= 1985 Australian Formula 2 Championship =

The 1986 Australian Formula 2 Championship was a CAMS sanctioned Australian motor racing title open to cars complying with Australian Formula 2 regulations. The title, which was the 18th Australian Formula 2 Championship, was won by Peter Glover, driving a Cheetah Mk.8 Volkswagen.

==Calendar==
The championship was contested over a nine round series.

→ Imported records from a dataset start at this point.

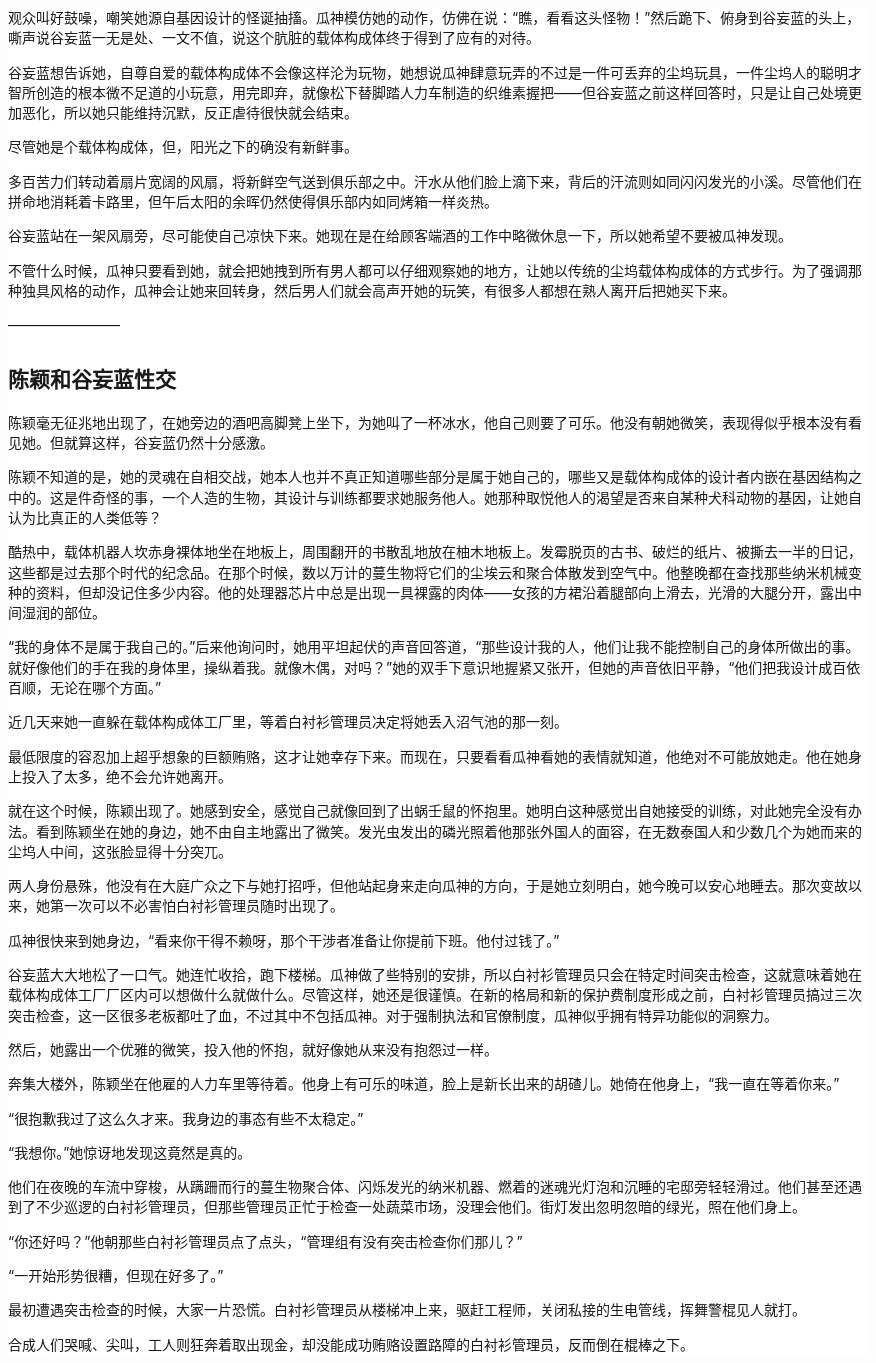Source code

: ‌观众叫好鼓噪，嘲笑她源自基因设计的怪诞抽搐。瓜神模仿她的动作，仿佛在说：“瞧，看看这头怪物！”然后跪下、俯身到谷妄蓝的头上，嘶声说谷妄蓝一无是处、一文不值，说这个肮脏的载体构成体终于得到了应有的对待。

‌谷妄蓝想告诉她，自尊自爱的载体构成体不会像这样沦为玩物，她想说瓜神肆意玩弄的不过是一件可丢弃的尘坞玩具，一件尘坞人的聪明才智所创造的根本微不足道的小玩意，用完即弃，就像松下替脚踏人力车制造的织维素握把——但谷妄蓝之前这样回答时，只是让自己处境更加恶化，所以她只能维持沉默，反正虐待很快就会结束。

‌尽管她是个载体构成体，但，阳光之下的确没有新鲜事。

‌多百苦力们转动着扇片宽阔的风扇，将新鲜空气送到俱乐部之中。汗水从他们脸上滴下来，背后的汗流则如同闪闪发光的小溪。尽管他们在拼命地消耗着卡路里，但午后太阳的余晖仍然使得俱乐部内如同烤箱一样炎热。

‌谷妄蓝站在一架风扇旁，尽可能使自己凉快下来。她现在是在给顾客端酒的工作中略微休息一下，所以她希望不要被瓜神发现。

‌不管什么时候，瓜神只要看到她，就会把她拽到所有男人都可以仔细观察她的地方，让她以传统的尘坞载体构成体的方式步行。为了强调那种独具风格的动作，瓜神会让她来回转身，然后男人们就会高声开她的玩笑，有很多人都想在熟人离开后把她买下来。

‌————————

## ‌陈颖和谷妄蓝性交

‌陈颖毫无征兆地出现了，在她旁边的酒吧高脚凳上坐下，为她叫了一杯冰水，他自己则要了可乐。他没有朝她微笑，表现得似乎根本没有看见她。但就算这样，谷妄蓝仍然十分感激。

‌陈颖不知道的是，她的灵魂在自相交战，她本人也并不真正知道哪些部分是属于她自己的，哪些又是载体构成体的设计者内嵌在基因结构之中的。这是件奇怪的事，一个人造的生物，其设计与训练都要求她服务他人。她那种取悦他人的渴望是否来自某种犬科动物的基因，让她自认为比真正的人类低等？

酷热中，载体机器人坎赤身裸体地坐在地板上，周围翻开的书散乱地放在柚木地板上。发霉脱页的古书、破烂的纸片、被撕去一半的日记，这些都是过去那个时代的纪念品。在那个时候，数以万计的蔓生物将它们的尘埃云和聚合体散发到空气中。他整晚都在查找那些纳米机械变种的资料，但却没记住多少内容。他的处理器芯片中总是出现一具裸露的肉体——女孩的方裙沿着腿部向上滑去，光滑的大腿分开，露出中间湿润的部位。

‌“我的身体不是属于我自己的。”后来他询问时，她用平坦起伏的声音回答道，“那些设计我的人，他们让我不能控制自己的身体所做出的事。就好像他们的手在我的身体里，操纵着我。就像木偶，对吗？”她的双手下意识地握紧又张开，但她的声音依旧平静，“他们把我设计成百依百顺，无论在哪个方面。”

‌近几天来她一直躲在载体构成体工厂里，等着白衬衫管理员决定将她丢入沼气池的那一刻。

‌最低限度的容忍加上超乎想象的巨额贿赂，这才让她幸存下来。而现在，只要看看瓜神看她的表情就知道，他绝对不可能放她走。他在她身上投入了太多，绝不会允许她离开。

‌就在这个时候，陈颖出现了。她感到安全，感觉自己就像回到了出蜗壬鼠的怀抱里。她明白这种感觉出自她接受的训练，对此她完全没有办法。看到陈颖坐在她的身边，她不由自主地露出了微笑。发光虫发出的磷光照着他那张外国人的面容，在无数泰国人和少数几个为她而来的尘坞人中间，这张脸显得十分突兀。

‌两人身份悬殊，他没有在大庭广众之下与她打招呼，但他站起身来走向瓜神的方向，于是她立刻明白，她今晚可以安心地睡去。那次变故以来，她第一次可以不必害怕白衬衫管理员随时出现了。

‌瓜神很快来到她身边，“看来你干得不赖呀，那个干涉者准备让你提前下班。他付过钱了。”

‌谷妄蓝大大地松了一口气。她连忙收拾，跑下楼梯。瓜神做了些特别的安排，所以白衬衫管理员只会在特定时间突击检查，这就意味着她在载体构成体工厂厂区内可以想做什么就做什么。尽管这样，她还是很谨慎。在新的格局和新的保护费制度形成之前，白衬衫管理员搞过三次突击检查，这一区很多老板都吐了血，不过其中不包括瓜神。对于强制执法和官僚制度，瓜神似乎拥有特异功能似的洞察力。

‌然后，她露出一个优雅的微笑，投入他的怀抱，就好像她从来没有抱怨过一样。

‌奔集大楼外，陈颖坐在他雇的人力车里等待着。他身上有可乐的味道，脸上是新长出来的胡碴儿。她倚在他身上，“我一直在等着你来。”

‌“很抱歉我过了这么久才来。我身边的事态有些不太稳定。”

‌“我想你。”她惊讶地发现这竟然是真的。

‌他们在夜晚的车流中穿梭，从蹒跚而行的蔓生物聚合体、闪烁发光的纳米机器、燃着的迷魂光灯泡和沉睡的宅邸旁轻轻滑过。他们甚至还遇到了不少巡逻的白衬衫管理员，但那些管理员正忙于检查一处蔬菜市场，没理会他们。街灯发出忽明忽暗的绿光，照在他们身上。

‌“你还好吗？”他朝那些白衬衫管理员点了点头，“管理组有没有突击检查你们那儿？”

‌“一开始形势很糟，但现在好多了。”

‌最初遭遇突击检查的时候，大家一片恐慌。白衬衫管理员从楼梯冲上来，驱赶工程师，关闭私接的生电管线，挥舞警棍见人就打。

‌合成人们哭喊、尖叫，工人则狂奔着取出现金，却没能成功贿赂设置路障的白衬衫管理员，反而倒在棍棒之下。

| Round | Circuit | State | Date | Format | Round winner | Car |
| 1 | Winton | Victoria | 10 February | Two heats | Peter Glover | Cheetah Mk 8 Volkswagen |
| 2 | Sandown Park | Victoria | 24 February | Two heats | Peter Glover | Cheetah Mk 8 Volkswagen |
| 3 | Lakeside | Queensland | 24 March | One race | Peter Macrow | Cheetah Mk 8 Volkswagen |
| 4 | Amaroo Park | New South Wales | 7 April | One race | Peter Glover | Cheetah Mk 8 Volkswagen |
| 5 | Calder | Victoria | 28 April | One race | Peter Glover | Cheetah Mk 8 Volkswagen |
| 6 | Baskerville | Tasmania | 12 May | Two heats | Mark McLaughlan | Elfin 852 Volkswagen |
| 7 | Mallala | South Australia | 2 June | Two heats | Peter Glover | Cheetah Mk 8 Volkswagen |
| 8 | Adelaide International Raceway | South Australia | 30 June | One race | Peter Glover | Cheetah Mk 8 Volkswagen |
| 9 | Oran Park | New South Wales | 14 July | One race | Peter Glover | Cheetah Mk 8 Volkswagen |

==Points system==
Points were awarded to the first 20 placegetters in each race as per the following table:

Race position: 1st; 2nd; 3rd; 4th; 5th; 6th; 7th; 8th; 9th; 10th; 11th; 12th; 13th; 14th; 15th; 16th; 17th; 18th; 19th; 20th
Points: 30; 27; 24; 21; 19; 17; 15; 14; 13; 12; 11; 10; 9; 8; 7; 6; 5; 4; 3; 2

- Where a round was contested over multiple heats, each driver's points were aggregated and then divided by the number of heats to determine the championship points allocation for that round.
- Only the best eight round results counted towards a driver's total.

==Championship results==

| Position | Driver | No. | Car | Entrant | Win | San | Lak | Ama | Cal | Bas | Mal | Ade | Ora | Total |
| 1 | Peter Glover | 1 | Cheetah Mk 8 Volkswagen | Peter Glover | 30 | 28.5 | 27 | 30 | 30 | - | 30 | 30 | 30 | 235.5 |
| 2 | Peter Macrow | 25 | Cheetah Mk 8 Volkswagen | Peter Macrow | 25.5 | 28.5 | 30 | 27 | 27 | - | 27 | 27 | 27 | 219 |
| 3 | Grahame Blee | 2 | Cheetah Mk 6 Toyota | Grahame Blee | 13 | 15 | 17 | 17 | - | 10.5 | 14 | 14 | 15 | 115.5 |
| 4 | Mark Potter | 5 | Elfin 700 Ford | Mark Potter | - | 6 | - | 11 | 15 | 20 | 13.5 | 15 | 24 | 104.5 |
| 5 | Arthur Abrahams | 19 | Cheetah Mk 6 Volkswagen & Cheetah Mk 8 Volkswagen | Arthur Abrahams | - | 10.5 | - | - | 21 | - | 21 | 21 | 21 | 94.5 |
| 6 | Bob Power | 8 | Ralt RT3 Volkswagen | Bob Power | 10.5 | 20 | 24 | 7 | - | - | - | - | 14 | 75.5 |
| 7 | Craig Sparks | 33 | Richards 201 Volkswagen | Craig Sparks | 15.5 | - | 21 | 19 | - | - | - | 17 | - | 72.5 |
| 8 | Mark McLaughlan | 9 | Elfin 852 Volkswagen | Elfin Sports Cars | - | 16.5 | - | - | - | 30 | 24 | - | - | 70.5 |
| 9 | Derek Pingle | 6 & 5 | Cheetah Mk 8 Volkswagen | Derek Pingle | - | 18 | - | 21 | - | - | - | 19 | - | 58 |
| 10 | Rob Newman | 26 | Cheetah Mk 7 Toyota | Rob Newman | - | - | - | - | 19 | - | 15 | 13 | - | 47 |

Note: The above table lists only the top ten championship positions.